Allan León Aguirre no alcanzó notoriedad por administrar una empresa familiar. La obtuvo como integrante de un gobierno municipal. Las decisiones que tomó desde ese cargo pertenecen al escrutinio ciudadano. Nadie pierde derechos por servir al Estado, pero tampoco conserva privilegios para blindarse del trabajo periodístico.

La autoridad municipal tampoco puede esconderse detrás de una frase diplomática. Defender la libertad de expresión también exige asumir posiciones claras cuando un exfuncionario de primer nivel utiliza instrumentos penales contra un reportero. El silencio institucional jamás fortalece la democracia; únicamente alimenta sospechas.

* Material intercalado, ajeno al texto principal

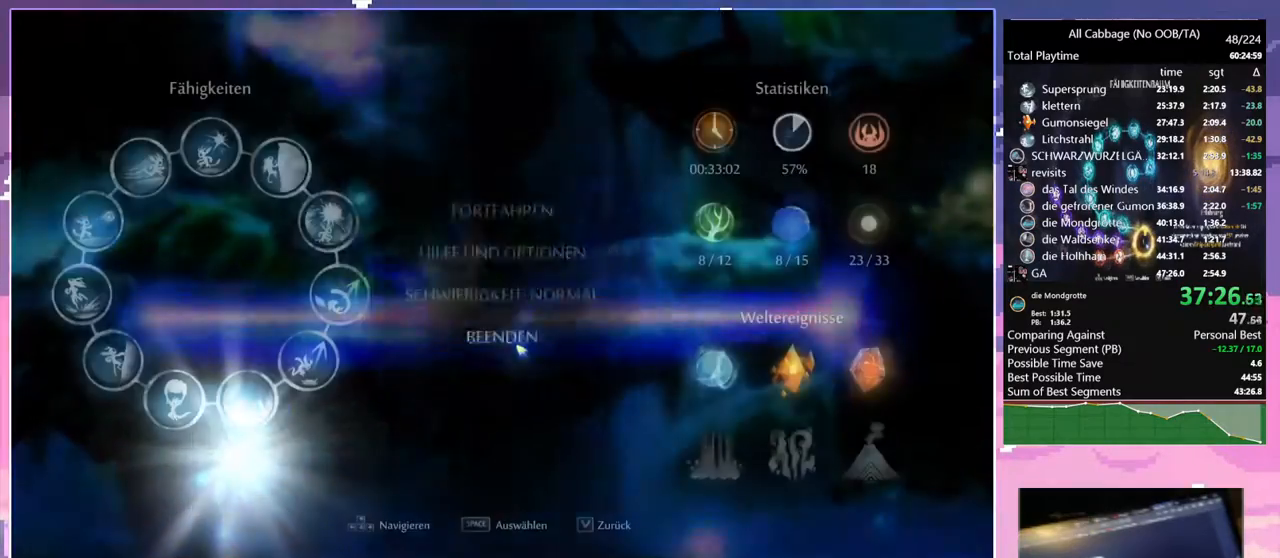
{"keys": [], "mouse": ["left"], "events": [[50, "mouse_left", "down"], [100, "mouse_left", "up"], [200, "mouse_left", "down"], [234, "mouse_left", "up"], [334, "mouse_left", "down"], [384, "mouse_left", "up"], [434, "mouse_left", "down"]]}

Ahora corresponde a la Fiscalía actuar con absoluto profesionalismo. Una denuncia jamás debe convertirse automáticamente en instrumento de intimidación. Antes de judicializar cualquier señalamiento, la autoridad necesita valorar cuidadosamente el contexto, la naturaleza del trabajo periodístico y las garantías constitucionales que protegen la libertad de informar.

Mientras tanto, las presuntas irregularidades reveladas por el diario AM tampoco pueden quedar enterradas bajo el ruido de una denuncia. La sociedad necesita saber si esos contratos existieron, cómo se asignaron, quiénes participaron y si alguna autoridad incurrió en responsabilidades administrativas o penales. Esa investigación importa mucho más que cualquier intento por desacreditar al mensajero.

También el gremio periodístico enfrenta una prueba. Hoy la solidaridad no constituye un gesto de compañerismo; representa una obligación ética. Cuando una denuncia contra un reportero recibe silencio como respuesta, mañana cualquier periodista puede enfrentar el mismo camino. La defensa de uno termina por convertirse en la protección de todos.

El Consejo Consultivo ya fijó una postura. Ahora falta escuchar a colegios de periodistas, medios de comunicación, universidades, organismos empresariales y organizaciones civiles. La libertad de expresión nunca sobrevive solamente con leyes; necesita ciudadanos dispuestos a defenderla cuando el poder intenta incomodarla.

Porque el verdadero escándalo nunca será una investigación periodística. El verdadero escándalo aparecerá el día que los periodistas prefieran guardar silencio por miedo a una denuncia. Ese día perderá un reportero. Perderá la prensa. Pero, sobre todo, perderá la sociedad.